+++ Given entries +++

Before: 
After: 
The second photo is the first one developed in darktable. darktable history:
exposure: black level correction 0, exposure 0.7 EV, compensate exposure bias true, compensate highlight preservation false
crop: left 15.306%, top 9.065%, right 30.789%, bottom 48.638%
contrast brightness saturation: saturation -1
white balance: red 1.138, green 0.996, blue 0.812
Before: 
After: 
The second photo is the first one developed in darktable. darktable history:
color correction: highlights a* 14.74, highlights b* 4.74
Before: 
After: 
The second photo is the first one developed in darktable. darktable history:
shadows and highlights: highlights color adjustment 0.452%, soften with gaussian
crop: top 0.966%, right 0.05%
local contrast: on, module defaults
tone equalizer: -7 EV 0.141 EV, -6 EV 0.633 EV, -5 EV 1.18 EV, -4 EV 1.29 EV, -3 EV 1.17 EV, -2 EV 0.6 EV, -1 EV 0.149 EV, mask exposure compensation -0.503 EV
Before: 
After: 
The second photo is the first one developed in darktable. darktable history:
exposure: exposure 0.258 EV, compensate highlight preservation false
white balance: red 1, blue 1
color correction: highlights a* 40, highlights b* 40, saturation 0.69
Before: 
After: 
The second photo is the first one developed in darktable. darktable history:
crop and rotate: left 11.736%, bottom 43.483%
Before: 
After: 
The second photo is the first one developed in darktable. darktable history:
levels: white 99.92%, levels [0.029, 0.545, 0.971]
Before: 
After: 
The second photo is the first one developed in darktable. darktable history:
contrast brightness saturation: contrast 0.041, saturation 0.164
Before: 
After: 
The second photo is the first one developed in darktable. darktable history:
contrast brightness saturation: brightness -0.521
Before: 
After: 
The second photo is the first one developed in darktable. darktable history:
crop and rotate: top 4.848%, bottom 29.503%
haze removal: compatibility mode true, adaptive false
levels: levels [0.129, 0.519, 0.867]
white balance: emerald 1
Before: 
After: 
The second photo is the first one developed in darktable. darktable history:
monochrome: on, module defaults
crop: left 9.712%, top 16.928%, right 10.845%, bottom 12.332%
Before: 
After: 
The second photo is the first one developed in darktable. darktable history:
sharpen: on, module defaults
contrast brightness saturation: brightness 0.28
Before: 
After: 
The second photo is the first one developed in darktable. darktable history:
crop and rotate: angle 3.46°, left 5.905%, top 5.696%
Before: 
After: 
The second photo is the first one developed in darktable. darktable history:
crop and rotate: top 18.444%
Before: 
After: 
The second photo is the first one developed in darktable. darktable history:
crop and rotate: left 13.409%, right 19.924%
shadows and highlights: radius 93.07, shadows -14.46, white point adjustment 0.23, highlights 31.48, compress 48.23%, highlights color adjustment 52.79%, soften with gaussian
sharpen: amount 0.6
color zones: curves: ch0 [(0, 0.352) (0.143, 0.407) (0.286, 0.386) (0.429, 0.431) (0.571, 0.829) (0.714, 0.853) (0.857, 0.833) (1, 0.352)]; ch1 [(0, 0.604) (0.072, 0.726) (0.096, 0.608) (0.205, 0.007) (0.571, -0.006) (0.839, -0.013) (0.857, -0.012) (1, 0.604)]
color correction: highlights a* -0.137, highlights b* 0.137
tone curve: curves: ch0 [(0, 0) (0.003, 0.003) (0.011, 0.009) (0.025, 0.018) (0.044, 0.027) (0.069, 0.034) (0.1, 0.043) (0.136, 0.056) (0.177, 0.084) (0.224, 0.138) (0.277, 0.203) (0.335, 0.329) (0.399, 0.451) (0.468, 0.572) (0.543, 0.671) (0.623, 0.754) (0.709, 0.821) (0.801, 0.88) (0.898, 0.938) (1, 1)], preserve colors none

+++

▶ Aim
Update the material from its start through the line containing "tone equalizer: -7" by replacing "developed" with "edited" and leaving everything else as it is.

▶ Task output
Before: 
After: 
The second photo is the first one edited in darktable. darktable history:
exposure: black level correction 0, exposure 0.7 EV, compensate exposure bias true, compensate highlight preservation false
crop: left 15.306%, top 9.065%, right 30.789%, bottom 48.638%
contrast brightness saturation: saturation -1
white balance: red 1.138, green 0.996, blue 0.812
Before: 
After: 
The second photo is the first one edited in darktable. darktable history:
color correction: highlights a* 14.74, highlights b* 4.74
Before: 
After: 
The second photo is the first one edited in darktable. darktable history:
shadows and highlights: highlights color adjustment 0.452%, soften with gaussian
crop: top 0.966%, right 0.05%
local contrast: on, module defaults
tone equalizer: -7 EV 0.141 EV, -6 EV 0.633 EV, -5 EV 1.18 EV, -4 EV 1.29 EV, -3 EV 1.17 EV, -2 EV 0.6 EV, -1 EV 0.149 EV, mask exposure compensation -0.503 EV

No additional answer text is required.